** Information supplied follows **
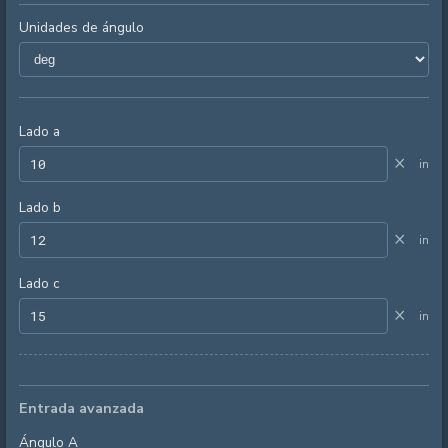
Unidades de ángulo
Lado a
×
in
Lado b
×
in
Lado c
×
in
Entrada avanzada
Ángulo A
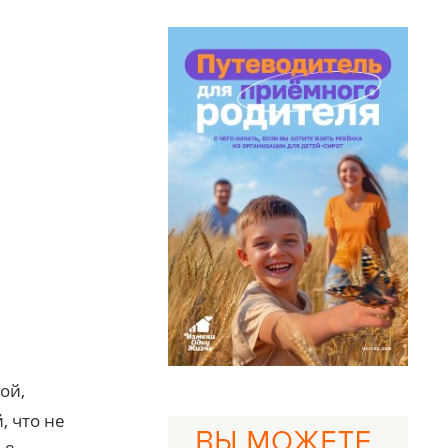
ой,
, что не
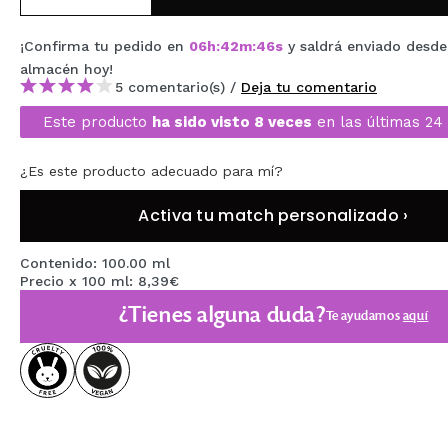
MAQUIFARMA
¡Confirma tu pedido en
06
h
:
42
m
:
45
s
y saldrá enviado desde
KOREA ZONE
almacén
hoy
!
5 comentario(s) /
Deja tu comentario
TRAVEL SIZE
Este producto
ha sido visto 8 veces
en las últimas 24
NATURE
¿Es este producto adecuado para mí?
OFERTAS
Activa tu match personalizado ›
OUTLET
Contenido: 100.00 ml
Precio x 100 ml: 8,39€
¡HAN VUELTO!
¿Tienes alguna duda?
Te ayudamos
aquí
PRÓXIMAMENTE
BLOG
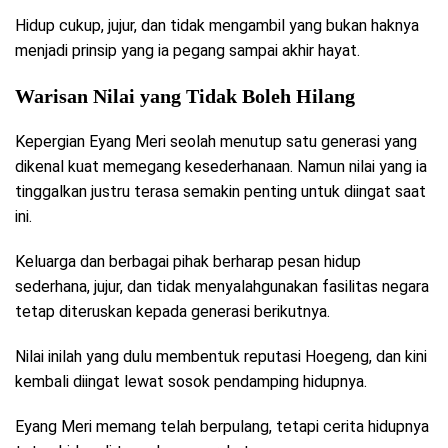
Hidup cukup, jujur, dan tidak mengambil yang bukan haknya
menjadi prinsip yang ia pegang sampai akhir hayat.
Warisan Nilai yang Tidak Boleh Hilang
Kepergian Eyang Meri seolah menutup satu generasi yang
dikenal kuat memegang kesederhanaan. Namun nilai yang ia
tinggalkan justru terasa semakin penting untuk diingat saat
ini.
Keluarga dan berbagai pihak berharap pesan hidup
sederhana, jujur, dan tidak menyalahgunakan fasilitas negara
tetap diteruskan kepada generasi berikutnya.
Nilai inilah yang dulu membentuk reputasi Hoegeng, dan kini
kembali diingat lewat sosok pendamping hidupnya.
Eyang Meri memang telah berpulang, tetapi cerita hidupnya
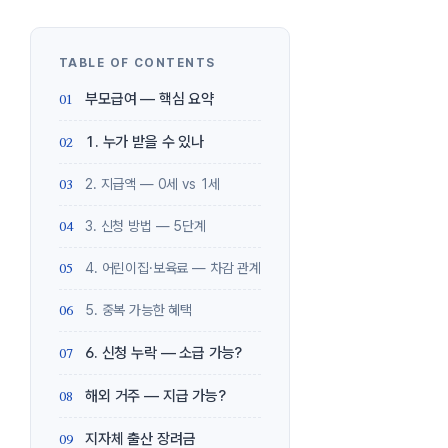
부모급여 — 핵심 요약
1. 누가 받을 수 있나
2. 지급액 — 0세 vs 1세
3. 신청 방법 — 5단계
4. 어린이집·보육료 — 차감 관계
5. 중복 가능한 혜택
6. 신청 누락 — 소급 가능?
해외 거주 — 지급 가능?
지자체 출산 장려금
** End of Information supplied **
**Exercise prompt**
Rewrite everything from the line containing "Hidup cukup, jujur, dan" down through the last of the lines above, putting "lurus" wherever "jujur" appears and keeping all else unchanged, and leave the pictures out.

**Your response**
Hidup cukup, lurus, dan tidak mengambil yang bukan haknya
menjadi prinsip yang ia pegang sampai akhir hayat.
Warisan Nilai yang Tidak Boleh Hilang
Kepergian Eyang Meri seolah menutup satu generasi yang
dikenal kuat memegang kesederhanaan. Namun nilai yang ia
tinggalkan justru terasa semakin penting untuk diingat saat
ini.
Keluarga dan berbagai pihak berharap pesan hidup
sederhana, lurus, dan tidak menyalahgunakan fasilitas negara
tetap diteruskan kepada generasi berikutnya.
Nilai inilah yang dulu membentuk reputasi Hoegeng, dan kini
kembali diingat lewat sosok pendamping hidupnya.
Eyang Meri memang telah berpulang, tetapi cerita hidupnya
부모급여 — 핵심 요약
1. 누가 받을 수 있나
2. 지급액 — 0세 vs 1세
3. 신청 방법 — 5단계
4. 어린이집·보육료 — 차감 관계
5. 중복 가능한 혜택
6. 신청 누락 — 소급 가능?
해외 거주 — 지급 가능?
지자체 출산 장려금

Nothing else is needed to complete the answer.